1.区議会の議決を経て制定された「目黒区基本構想」では、基本理念やまちづくりの方向の中で「住民自治を確立する」ことを明記し、コミュニティー施策でも住民自治を基本に進めていく方向を示している。基本計画も同様の立場である。ところが、素案にはその文言が欠落している。どんなコミュニティー施策を打ち出しても根幹に据えるべきは、「住民自治」であり、そこがすわってこそ、区民と行政の対等・平等の関係を築くことができる。素案の基本的な考え方には「自分の地域に関心を持つ」「地域課題の解決」「人と人とのつながりを基に助け合い、支え合う」などがキーワードになっているが、「住民自治」が位置づいていないと行政からの区民への押し付け、あるいは行政課題を地域に肩代わりさせるための「コミュニティー」に変質してしまう。「住民自治の確立」を根底に据えたコミュニティー施策にすること。

2.町会・自治会は地域コミュニティーの重要な担い手であるが、あくまでも任意で自主的な団体である。地域コミュニティーの「基礎」と位置付け、「自助・共助」の中心的な担い手とさせることは、かえって町会・自治会の自主的で多様な活動を制約することになってしまう。行政の支援は必要だとしても、任意団体、自主的な団体として発展させることこそ優先させるべきである。

3.素案の全体的な印象として、町会・自治会と住区住民会議にNPOなどその他の地域団体を巻き込むコミュニティー形成となっている。しかし、住民の生活意識は多様であり、高齢者を支える地域づくり、障がい者を支える地域づくり、子育てできる地域づくりなど、多様な団体が多様で自主的な活動を行う土壌づくりと場づくりこそ必要であるという観点で地域コミュニティーをつくっていくべきである。

4.区も課題として挙げているように、住区住民会議のあり方を地域コミュニティーを発展させるための協議体として発展させるのであれば、住区会議室など区有施設の管理も行う指定管理者の指定をやめ、幅広い住民や団体が参加できる組織として発展させるべきである。

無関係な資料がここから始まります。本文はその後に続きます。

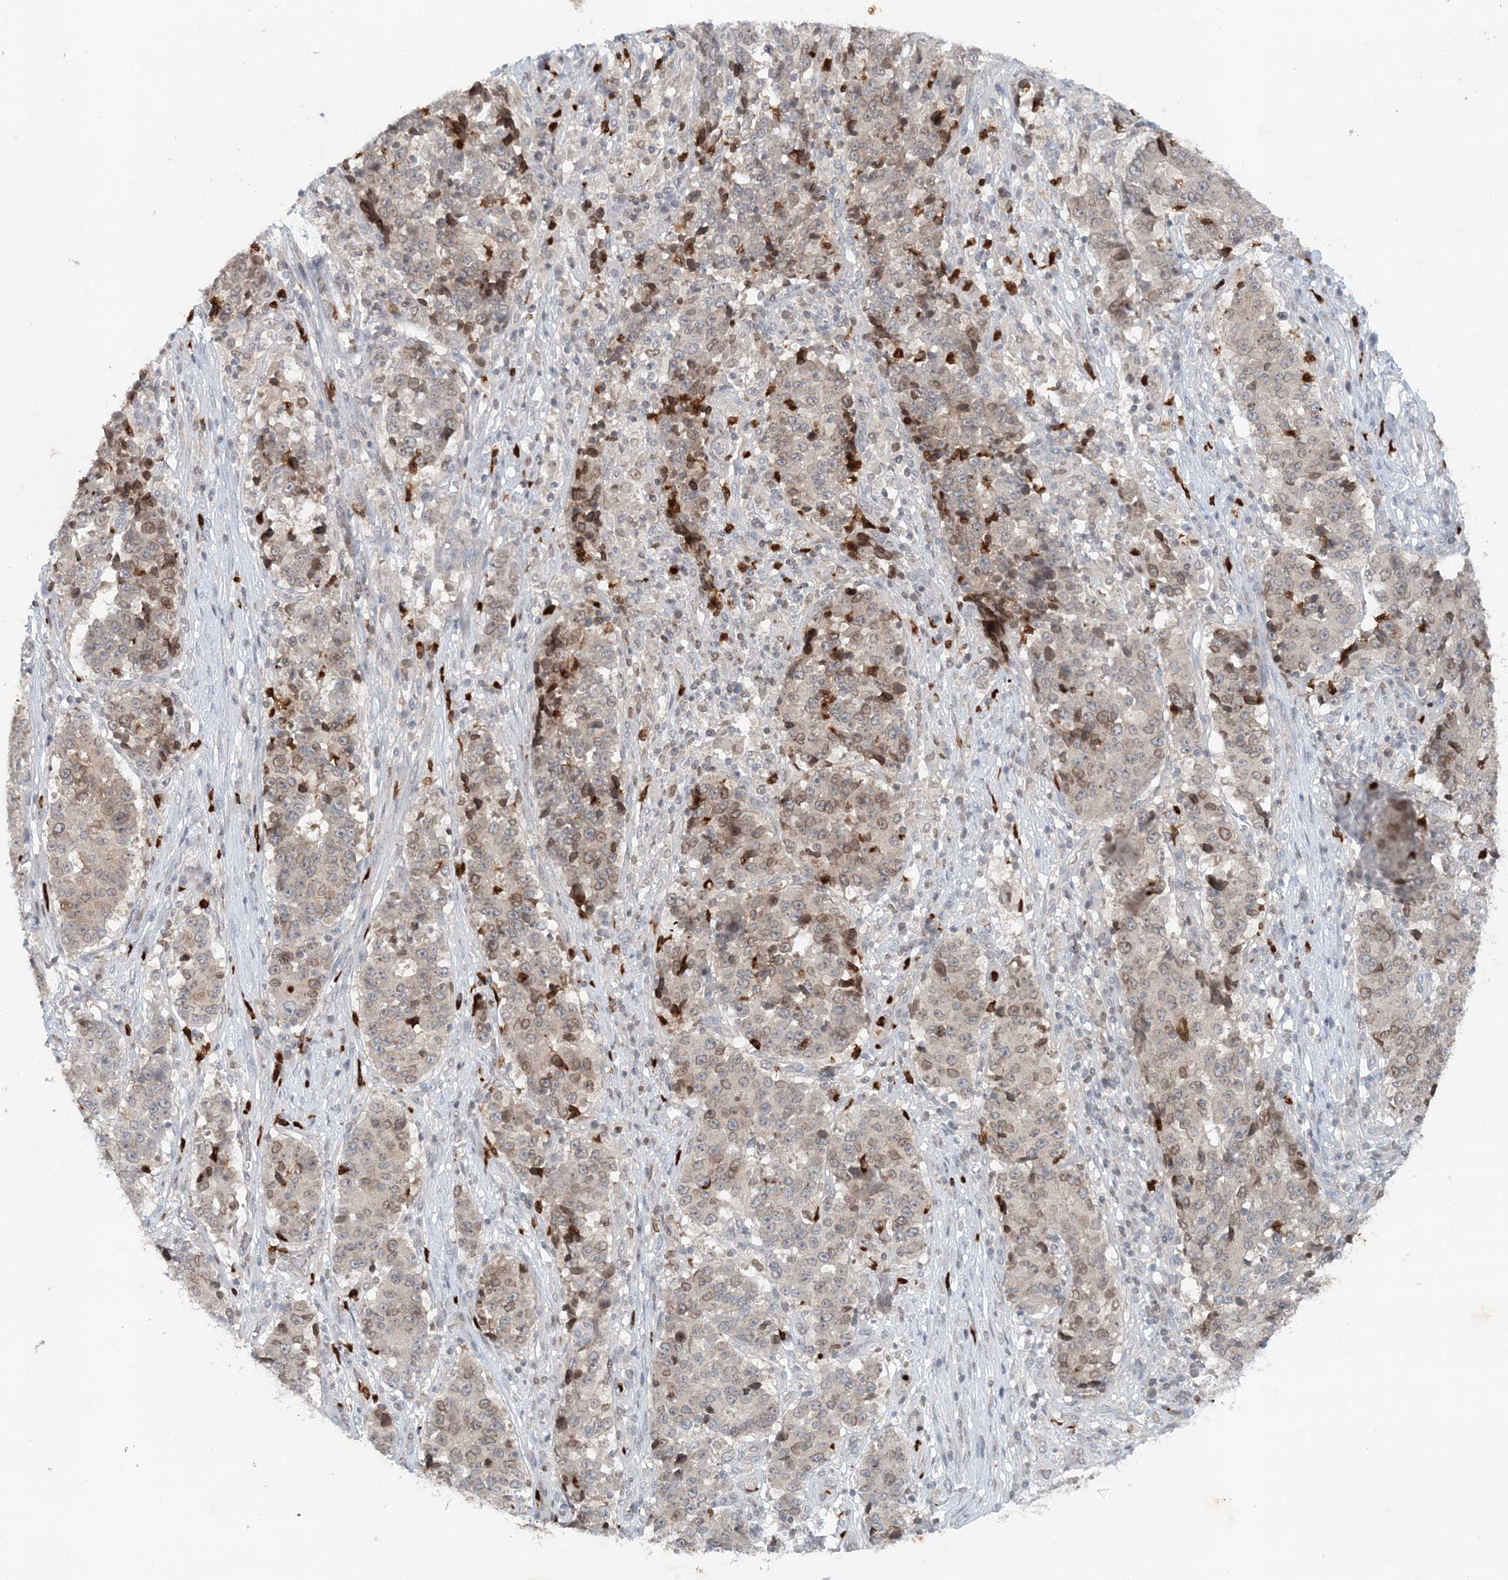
{"staining": {"intensity": "moderate", "quantity": "25%-75%", "location": "cytoplasmic/membranous,nuclear"}, "tissue": "stomach cancer", "cell_type": "Tumor cells", "image_type": "cancer", "snomed": [{"axis": "morphology", "description": "Adenocarcinoma, NOS"}, {"axis": "topography", "description": "Stomach"}], "caption": "Tumor cells exhibit medium levels of moderate cytoplasmic/membranous and nuclear expression in approximately 25%-75% of cells in human stomach adenocarcinoma.", "gene": "NUP54", "patient": {"sex": "male", "age": 59}}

5.区は地域登録団体制度をつくって「公益団体」への「協力」を課すなど「地域登録団体」としての認定要件を定めているが、そもそも、こうした制度自体が自主的な住民団体に「公益団体」への「協力」を強制するものになり、「住民自治」「地域コミュニティー」の精神と相いれないのではないか。

6.また、現在、区は地域登録団体の更新時などにあたり、住区住民会議に地域登録を認めるか認めないかの選別をさせているが、こうした仕事を住区住民会議が行う根拠は何か。区が住区住民会議を行政とは独立した地域コミュニティーの協議体と位置付けているのであれば、区のやっていることは地域コミュニティーヘの重大な干渉である。こうしたやり方を改めること。

7.新しい位置づけとなる「地域福祉計画」=「目黒区保健医療福祉計画」で位置付けられている「地域における支え合い」と「コミュニティー政策」との関係性を明確にすること。